We don't just shop for anything, of course. Generation X is defined by a few recognizable artifacts: our flat-screen TV's, our $869 Bugaboo Frog strollers with matching parasol and diaper bag, our Treo phones, our Miele dishwashers, our shiny Dualit toasters, our spearmint-colored Marc Jacobs handbags, our Sigerson Morrison shoes and our Land Rovers.
Xers continue to sneer at baby boomers, the postwar generation born between 1946 and 1964. They're selfish and shallow and materialistic, we tell one another knowingly. Yet, according to the new American Express Platinum Luxury Survey, the average Gen Xer now spends 18 percent more on luxury goods than the average baby boomer. Our credit cards are weighing us down like millstones. We're juggling interest-only and adjustable-rate mortgages. To build the great big bathrooms and great big kitchens that define us, we're taking out home-equity loans.
"Consumption is this generation's currency," shrugs Jane Rinzler Buckingham, whose market research firm, Youth Intelligence, helps big companies understand Generation X. "They don't have government or causes to believe in, so the Gucci bucket hat is their currency instead." If shopping for Gucci hats is our version of the march on Selma, appliance showrooms are our Woodstock.

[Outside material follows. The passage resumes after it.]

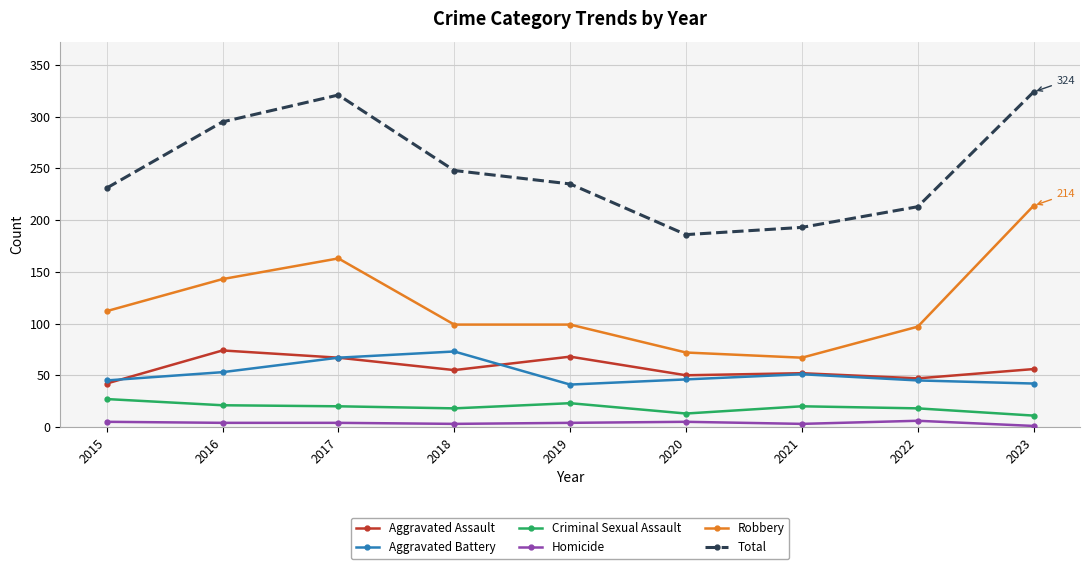

True or false: Total has more than 0 points higher than both neighbors.

True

Reflecting the consuming passion of my generation, the hot new magazines are "magalogs," or shopping catalogs disguised, barely, as magazines. Baby boomers may be reading Architectural Digest (median age: 49) or The New Yorker (53). But Gen Xers prefer Lucky: The Magazine About Shopping (median age: 31) and Domino: The Shopping Magazine for Your Home (35). The Gen X male, who is also occupied by shopping - and by the unwanted hair on his back - has his very own magalog, Cargo.
James Truman, former editorial director at Condé Nast, helped conceive the magalogs Lucky and Domino. "I felt they were a truthful reflection of what was going on in the culture," he told The Independent a few months back, and he was right. "Everything is for sale. There is no point in pretending otherwise. So let's just put the address, the phone number and the Web site under the item and not try to make a hoopla about it signifying this or that. You don't have to get through articles on politics and serious issues. Here's the merchandise."

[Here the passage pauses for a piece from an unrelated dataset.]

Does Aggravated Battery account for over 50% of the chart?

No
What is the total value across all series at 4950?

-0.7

Specialists whose careers were built on deciphering and decoding the psyches of Generation X say that shopping is not what identifies us; shopping is merely a symptom. Deep down we are not materialistic or grasping; our compulsive shopping is an act of substitution. Filled with a sense of nostalgia for our lost childhood, we're filling a void. We're homesick.

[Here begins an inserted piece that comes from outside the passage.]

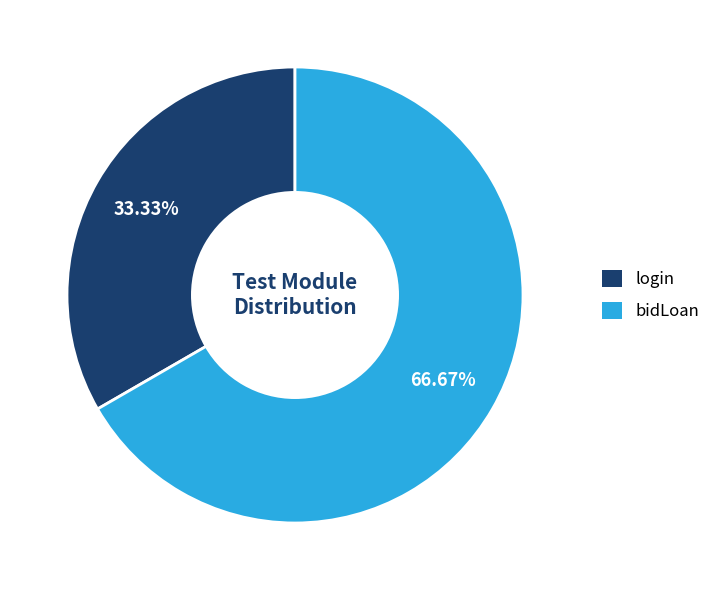

To the nearest percent, what is the combined percentage of login and bidLoan?

100%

Ann Fishman, president of Generational Targeted Marketing, reminded me: "This generation got no support from family, religion or government. They grew up as latchkey kids. They had to check their trick-or-treat bags for razor blades. They were taught that sex can kill." And so? "So," Ms. Fishman answered, "they want someplace that yells 'Home!' It's really important to them to have a home."
IN other words, our Sub-Zero refrigerators and Dualit toasters are substitutes for the ideal home we never had, just as our too-big, too-heavy Bugaboo strollers are a substitute for the ideal parent we never had, and our flat-screen TV's are a substitute for all those years our parents left us at home alone. All alone is all we are.
"The world is a confusing place, period, end of story," added Ms. Rinzler Buckingham, the market researcher, wanting to be helpful. "But for us, we were a generation where everything was so messed up, from politics to the environment, holes in the ozone layer, high divorce rates, AIDS. We feel rudderless, and no one has helped give us a rudder.
"You know," she continued, "it's like, 'My life is hard enough already, so if splurging on a big entertainment unit makes me feel better, why not?'"
Nina Munk is a contributing editor for Vanity Fair.